You are not among the goliaths of mortar and lime, with shelves reaching to the heavens and sprawling networks of basements, filled with so completely that there may be more paper than building. There are not great works of art displayed in your halls, nor gold-framed paintings surrounded by marble statues and busts.
You are modest, meager, and humble in your utilitarian design. Yet, there is a charm in you that all those great monuments seem to lack. An itch of discovery lingers on your shelves, flowing from the front door to the far back, where a castle of children’s books protects minds eager to feast on fancy and limitless dreams.
My first memories of you were traveling by bus from my school. In those days, I was more in my head than out of it, but you were the one place that I felt this was not only okay, but fully encouraged. The very first door led me to a large room painted with children in mind, murals of jungles and geometric, abstract landscapes filling my eyes with color.
There was a kind man there. I do not remember his name. But I remember feeling that he could only exist in this room, with his magic puppets and voice perfect for storytelling. Every week he delighted me and all of the others that had come to hear him of princes and princesses, wild beasts and characters with morals to tell, before passing on his knowledge with the care and tenderness of our grandfathers. I would make shadow puppets and finger puppet stages to delight myself and others with my own stories.

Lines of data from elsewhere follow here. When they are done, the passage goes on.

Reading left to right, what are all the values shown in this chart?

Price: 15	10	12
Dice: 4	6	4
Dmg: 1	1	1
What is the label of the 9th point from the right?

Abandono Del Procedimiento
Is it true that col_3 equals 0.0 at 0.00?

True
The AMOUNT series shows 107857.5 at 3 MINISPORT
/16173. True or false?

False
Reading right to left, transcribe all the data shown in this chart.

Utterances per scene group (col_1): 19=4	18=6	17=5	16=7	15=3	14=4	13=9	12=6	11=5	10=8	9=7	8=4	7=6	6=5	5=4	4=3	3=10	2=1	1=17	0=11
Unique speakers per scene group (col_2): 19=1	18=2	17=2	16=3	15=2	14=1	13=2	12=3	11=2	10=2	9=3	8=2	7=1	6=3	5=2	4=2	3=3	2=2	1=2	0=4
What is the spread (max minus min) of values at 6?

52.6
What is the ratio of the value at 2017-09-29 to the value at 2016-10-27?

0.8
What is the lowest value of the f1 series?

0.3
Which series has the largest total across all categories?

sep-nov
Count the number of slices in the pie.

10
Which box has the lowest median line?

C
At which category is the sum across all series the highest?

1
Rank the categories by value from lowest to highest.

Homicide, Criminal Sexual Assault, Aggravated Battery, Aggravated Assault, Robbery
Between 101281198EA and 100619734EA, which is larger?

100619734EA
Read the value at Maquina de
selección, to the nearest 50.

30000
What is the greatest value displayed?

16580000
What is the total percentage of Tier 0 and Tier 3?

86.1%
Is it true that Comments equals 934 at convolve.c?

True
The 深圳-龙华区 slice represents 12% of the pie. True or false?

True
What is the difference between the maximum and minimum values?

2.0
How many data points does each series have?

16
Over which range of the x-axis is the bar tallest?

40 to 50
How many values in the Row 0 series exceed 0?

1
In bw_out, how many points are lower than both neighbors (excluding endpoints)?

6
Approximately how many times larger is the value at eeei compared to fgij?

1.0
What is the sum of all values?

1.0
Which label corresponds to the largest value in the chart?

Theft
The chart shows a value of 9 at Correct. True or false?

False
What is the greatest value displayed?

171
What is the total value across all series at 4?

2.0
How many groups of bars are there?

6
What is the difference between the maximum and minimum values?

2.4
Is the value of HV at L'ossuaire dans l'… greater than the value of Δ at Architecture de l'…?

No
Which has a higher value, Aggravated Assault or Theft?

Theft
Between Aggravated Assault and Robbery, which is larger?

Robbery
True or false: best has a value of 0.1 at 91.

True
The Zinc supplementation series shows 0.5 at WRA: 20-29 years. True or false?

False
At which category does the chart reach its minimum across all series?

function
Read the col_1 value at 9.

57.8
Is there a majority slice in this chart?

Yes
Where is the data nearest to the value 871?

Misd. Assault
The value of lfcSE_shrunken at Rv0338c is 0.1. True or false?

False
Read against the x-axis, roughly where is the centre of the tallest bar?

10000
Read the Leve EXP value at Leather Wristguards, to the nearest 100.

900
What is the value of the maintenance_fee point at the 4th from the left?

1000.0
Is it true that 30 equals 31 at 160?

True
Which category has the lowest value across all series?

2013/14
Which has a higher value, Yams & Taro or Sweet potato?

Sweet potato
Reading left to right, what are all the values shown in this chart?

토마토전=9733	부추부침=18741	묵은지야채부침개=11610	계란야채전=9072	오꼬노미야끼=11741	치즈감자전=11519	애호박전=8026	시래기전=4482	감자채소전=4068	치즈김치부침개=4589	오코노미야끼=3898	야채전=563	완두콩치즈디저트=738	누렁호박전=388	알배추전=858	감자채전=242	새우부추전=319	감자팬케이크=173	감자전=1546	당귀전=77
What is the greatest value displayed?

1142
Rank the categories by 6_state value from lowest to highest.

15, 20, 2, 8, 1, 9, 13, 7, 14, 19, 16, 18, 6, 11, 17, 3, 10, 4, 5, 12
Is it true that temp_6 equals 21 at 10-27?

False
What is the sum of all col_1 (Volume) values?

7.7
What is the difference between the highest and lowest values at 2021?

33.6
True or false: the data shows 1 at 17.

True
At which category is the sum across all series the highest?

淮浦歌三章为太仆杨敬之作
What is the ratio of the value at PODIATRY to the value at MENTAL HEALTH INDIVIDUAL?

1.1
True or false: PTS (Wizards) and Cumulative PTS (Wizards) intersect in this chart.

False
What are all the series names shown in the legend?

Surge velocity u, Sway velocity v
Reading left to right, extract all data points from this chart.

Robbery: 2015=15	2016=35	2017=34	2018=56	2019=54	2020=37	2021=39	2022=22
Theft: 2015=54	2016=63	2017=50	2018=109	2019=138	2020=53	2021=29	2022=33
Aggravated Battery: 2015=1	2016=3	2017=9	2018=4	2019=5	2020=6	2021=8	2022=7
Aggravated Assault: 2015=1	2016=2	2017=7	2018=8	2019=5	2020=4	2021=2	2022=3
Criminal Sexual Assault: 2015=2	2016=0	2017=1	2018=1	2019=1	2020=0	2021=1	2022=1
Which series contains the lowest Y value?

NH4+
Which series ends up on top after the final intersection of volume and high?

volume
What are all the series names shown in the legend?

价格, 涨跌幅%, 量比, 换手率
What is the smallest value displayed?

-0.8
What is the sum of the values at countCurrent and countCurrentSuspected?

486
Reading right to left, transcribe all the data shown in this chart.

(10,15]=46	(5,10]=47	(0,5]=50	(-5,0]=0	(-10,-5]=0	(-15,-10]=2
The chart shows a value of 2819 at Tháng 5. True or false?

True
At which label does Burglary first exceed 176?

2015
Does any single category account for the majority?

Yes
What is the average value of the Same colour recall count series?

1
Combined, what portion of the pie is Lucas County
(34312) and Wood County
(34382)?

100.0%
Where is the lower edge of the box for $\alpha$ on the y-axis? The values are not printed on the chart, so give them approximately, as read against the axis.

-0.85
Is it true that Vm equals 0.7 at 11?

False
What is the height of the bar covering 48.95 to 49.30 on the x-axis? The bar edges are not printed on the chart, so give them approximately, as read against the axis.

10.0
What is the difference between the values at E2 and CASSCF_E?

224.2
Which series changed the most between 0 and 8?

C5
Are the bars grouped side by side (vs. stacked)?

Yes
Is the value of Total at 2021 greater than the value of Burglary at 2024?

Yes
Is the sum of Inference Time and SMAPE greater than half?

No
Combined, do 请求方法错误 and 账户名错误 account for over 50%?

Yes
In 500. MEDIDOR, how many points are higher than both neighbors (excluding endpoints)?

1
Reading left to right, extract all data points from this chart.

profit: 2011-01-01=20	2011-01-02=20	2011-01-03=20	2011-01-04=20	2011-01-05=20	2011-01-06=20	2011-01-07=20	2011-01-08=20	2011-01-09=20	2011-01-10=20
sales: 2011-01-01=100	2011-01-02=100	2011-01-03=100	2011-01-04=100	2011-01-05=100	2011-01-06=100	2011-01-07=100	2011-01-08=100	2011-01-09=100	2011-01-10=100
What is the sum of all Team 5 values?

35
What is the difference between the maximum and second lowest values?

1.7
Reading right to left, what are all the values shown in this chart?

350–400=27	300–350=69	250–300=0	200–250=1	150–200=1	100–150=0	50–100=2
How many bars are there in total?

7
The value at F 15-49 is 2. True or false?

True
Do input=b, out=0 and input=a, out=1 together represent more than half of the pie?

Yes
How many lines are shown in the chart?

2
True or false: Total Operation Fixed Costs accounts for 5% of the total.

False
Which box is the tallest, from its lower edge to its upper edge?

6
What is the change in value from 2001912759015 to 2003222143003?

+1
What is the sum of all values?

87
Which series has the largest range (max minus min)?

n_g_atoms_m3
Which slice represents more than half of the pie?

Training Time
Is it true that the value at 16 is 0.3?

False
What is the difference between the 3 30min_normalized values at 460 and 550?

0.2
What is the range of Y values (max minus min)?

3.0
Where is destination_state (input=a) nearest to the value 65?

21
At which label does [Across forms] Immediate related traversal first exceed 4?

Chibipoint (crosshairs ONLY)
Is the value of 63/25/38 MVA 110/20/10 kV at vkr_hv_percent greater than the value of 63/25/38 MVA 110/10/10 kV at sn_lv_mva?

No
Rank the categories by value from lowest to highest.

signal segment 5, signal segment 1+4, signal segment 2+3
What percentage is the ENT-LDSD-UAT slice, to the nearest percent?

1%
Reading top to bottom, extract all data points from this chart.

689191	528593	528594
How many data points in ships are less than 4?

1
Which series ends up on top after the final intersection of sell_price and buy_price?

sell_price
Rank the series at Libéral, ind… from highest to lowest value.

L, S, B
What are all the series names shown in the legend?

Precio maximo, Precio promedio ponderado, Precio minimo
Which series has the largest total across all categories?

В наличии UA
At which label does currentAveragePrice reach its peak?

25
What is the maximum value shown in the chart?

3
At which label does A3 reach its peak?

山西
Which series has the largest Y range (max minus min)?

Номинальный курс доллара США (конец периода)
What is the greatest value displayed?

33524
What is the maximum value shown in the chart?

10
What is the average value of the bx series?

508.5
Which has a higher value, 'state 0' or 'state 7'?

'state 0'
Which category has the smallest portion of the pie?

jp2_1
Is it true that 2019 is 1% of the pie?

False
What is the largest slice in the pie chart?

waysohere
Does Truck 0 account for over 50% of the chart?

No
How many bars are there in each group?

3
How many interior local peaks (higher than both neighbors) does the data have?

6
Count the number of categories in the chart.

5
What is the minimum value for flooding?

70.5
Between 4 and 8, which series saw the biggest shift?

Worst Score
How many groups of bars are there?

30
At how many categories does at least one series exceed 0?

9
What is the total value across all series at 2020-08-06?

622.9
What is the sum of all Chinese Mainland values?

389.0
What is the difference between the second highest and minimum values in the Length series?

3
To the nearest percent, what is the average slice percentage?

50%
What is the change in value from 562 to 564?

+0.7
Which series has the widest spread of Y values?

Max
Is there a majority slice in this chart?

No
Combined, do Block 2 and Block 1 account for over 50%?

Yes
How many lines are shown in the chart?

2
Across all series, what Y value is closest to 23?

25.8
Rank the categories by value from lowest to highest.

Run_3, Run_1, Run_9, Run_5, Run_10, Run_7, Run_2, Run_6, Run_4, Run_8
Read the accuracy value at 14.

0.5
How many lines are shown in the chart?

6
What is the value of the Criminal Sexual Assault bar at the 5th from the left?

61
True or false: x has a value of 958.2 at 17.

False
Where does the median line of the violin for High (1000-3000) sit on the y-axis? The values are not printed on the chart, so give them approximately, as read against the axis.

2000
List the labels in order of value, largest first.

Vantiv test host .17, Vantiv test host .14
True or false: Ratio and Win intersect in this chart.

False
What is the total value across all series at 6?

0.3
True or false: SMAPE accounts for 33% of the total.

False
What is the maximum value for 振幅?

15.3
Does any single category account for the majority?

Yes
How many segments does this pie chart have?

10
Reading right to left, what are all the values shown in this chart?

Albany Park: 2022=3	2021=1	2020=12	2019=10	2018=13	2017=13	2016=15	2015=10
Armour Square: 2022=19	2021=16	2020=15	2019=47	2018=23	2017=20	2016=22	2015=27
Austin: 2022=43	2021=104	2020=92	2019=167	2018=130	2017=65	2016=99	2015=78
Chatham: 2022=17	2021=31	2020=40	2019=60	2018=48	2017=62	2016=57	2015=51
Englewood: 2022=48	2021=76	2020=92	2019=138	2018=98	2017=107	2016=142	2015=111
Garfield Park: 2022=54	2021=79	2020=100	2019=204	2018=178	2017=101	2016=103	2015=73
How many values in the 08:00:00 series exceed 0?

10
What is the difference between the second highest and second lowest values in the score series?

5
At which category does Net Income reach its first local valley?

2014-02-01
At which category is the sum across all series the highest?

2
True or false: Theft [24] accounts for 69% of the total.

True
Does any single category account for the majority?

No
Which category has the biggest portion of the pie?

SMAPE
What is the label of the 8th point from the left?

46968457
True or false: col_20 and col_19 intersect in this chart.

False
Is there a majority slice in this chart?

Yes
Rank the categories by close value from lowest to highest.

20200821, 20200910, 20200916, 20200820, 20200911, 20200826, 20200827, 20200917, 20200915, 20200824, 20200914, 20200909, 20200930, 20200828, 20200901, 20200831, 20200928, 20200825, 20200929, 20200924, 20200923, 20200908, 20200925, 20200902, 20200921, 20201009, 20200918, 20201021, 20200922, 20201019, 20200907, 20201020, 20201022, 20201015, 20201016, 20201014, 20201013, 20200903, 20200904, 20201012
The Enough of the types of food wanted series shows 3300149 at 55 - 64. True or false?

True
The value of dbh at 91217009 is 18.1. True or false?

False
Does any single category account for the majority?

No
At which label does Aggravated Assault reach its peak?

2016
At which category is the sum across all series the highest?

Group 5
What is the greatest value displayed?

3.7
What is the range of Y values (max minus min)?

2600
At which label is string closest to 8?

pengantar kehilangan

After the show, which was often the highlight of my week (topping my activities at the YMCA and in the wilds of my family’s backyard), I was allowed to roam freely through the rest of your walls, to draw my fingers over the often over-loved and flaky spines of laminated book covers. I outgrew the children’s section in a little over two years. The smell of ink and gloss and promise still fills my nose when I think about all of the pages of characters that ever feel as real as you and me. My dearest and oldest friends, The Missing Piece and the Wild Things often being the first recalled.
My favorite section to trawl after that was the fiction section. Not to read, specifically. My sister and I used to pretend that we were racing to find a magic spell by which to cure the incurable, or save the world from a dastardly foe encroaching on the sanctity of your literary walls. There was one day where our daring adventures once led us to the Romance section, and I earned the warning wag of a finger from your librarian, who noticed I’d become mesmerized by the bronze and glamor of your Harlequin books.
Choose Your Own Adventure and Goosebumps had earned permanent aisles in your house, and I was excited to realize that you actually had every book in both series, and even a few scatterings of Animorphs. Old VHS copies of Reading Rainbow, Wishbone and Children’s Circle (how many summer days did I spend watching those!) were my next obsessions, before the works of Jane Yolen brought me to the realm of fantasy and never let me go.
You did that, Library. You turned my fictions into realities, conjured love from mere words on a page. You rallied my heart and filled my head with dreams too dangerous to not attempt. You are, and always have been, a dearest treasure and memory to me.